Decoding the Origins of the Tank and “The Land Ironclads”: Sir Ernest Dunlop Swinton and H. G. Wells

Jason W. Ellis

The first popular, and widely cited, fictional account of the military tank is H.G. Wells’ 1903 short story, “The Land Ironclads.”  The recognized and widely circulated literary publication, the Strand Magazine published Wells’ short story in 1903–thirteen years before the British tank was unveiled to the world at Flers and Courcelette on 15 September 1916 during the First World War’s Battle of the Somme.  However, Wells was not involved in the actual development of the tank, but many historians point to Major-General Sir Ernest Dunlop Swinton as the single person most responsible for convincing the British military to design and commit invaluable war time resources to its development and utilization in the Great War.  Interestingly, these two persons–Wells and Swinton–developed a public debate in print and other media, which eventually led to Swinton’s libel suit against Wells, over who was most responsible for the invention of the tank.  It is the purpose of this presentation to highlight their public debate, and uncover how the public reacted to these men’s claims.  From this very public argument it will be possible to decode the meaning of such claims to invention, and the early history of Science Fiction, which was in part buttressed on imaginative futurology. 

Blog Made to Suffer

That right–I’m a blog S&M junkie.  Not that I’m into S&M blogs, but I derive a certain amount of pleasure ignoring my blog while pursuing other, arguably more important, matters.  So it goes.

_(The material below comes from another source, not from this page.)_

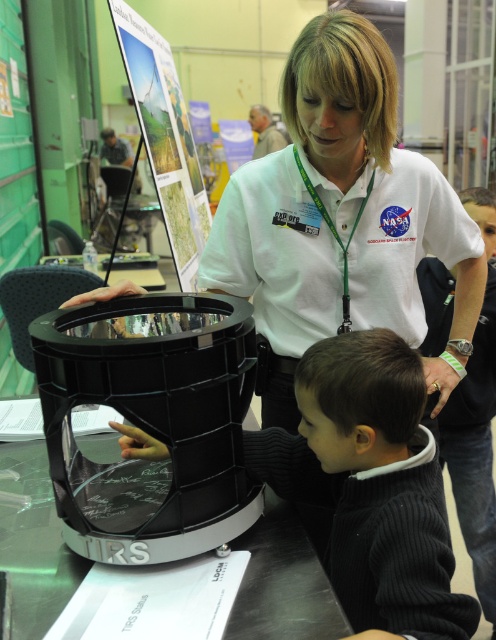
You are standing at the front of the room and want to hand a brochure to both the person wearing the white smooth shirt at center and the person wearing the dark gray ribbed sweater at lower center. Which person should you approach first to ensure you can reach them without moving closer?

You should approach the white smooth shirt at center first because it is closer to you than the dark gray ribbed sweater at lower center, so you can reach them without moving closer.

You are a photographer at the event and need to ensure both the white smooth shirt at center and the dark gray ribbed sweater at lower center are visible in the photo. Given their sizes, which one might require you to adjust your camera angle to capture fully?

The white smooth shirt at center is larger in size than the dark gray ribbed sweater at lower center, so you might need to adjust your camera angle to ensure the larger white smooth shirt at center is fully captured in the photo.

I’m currently pulling double duty on papers.  I’m knee deep in tank books describing their development and first battles.  I believe there is a connection between those first terribly aborted battles and H.G. Wells’ “The Land Ironclads.”  Also, I’m trying to fit in some time to work on my Transformers-ICFA paper between course work and readings.  There never seems to be enough time in the day for working out, studying, and R&R.

While taking notes, I’m posting new videos to YouTube of last Thursday’s Club Khameleon Open Mic here.  This will be the largest performance posted thus far, so it’ll take a few days for all of the songs to appear.  Enjoy!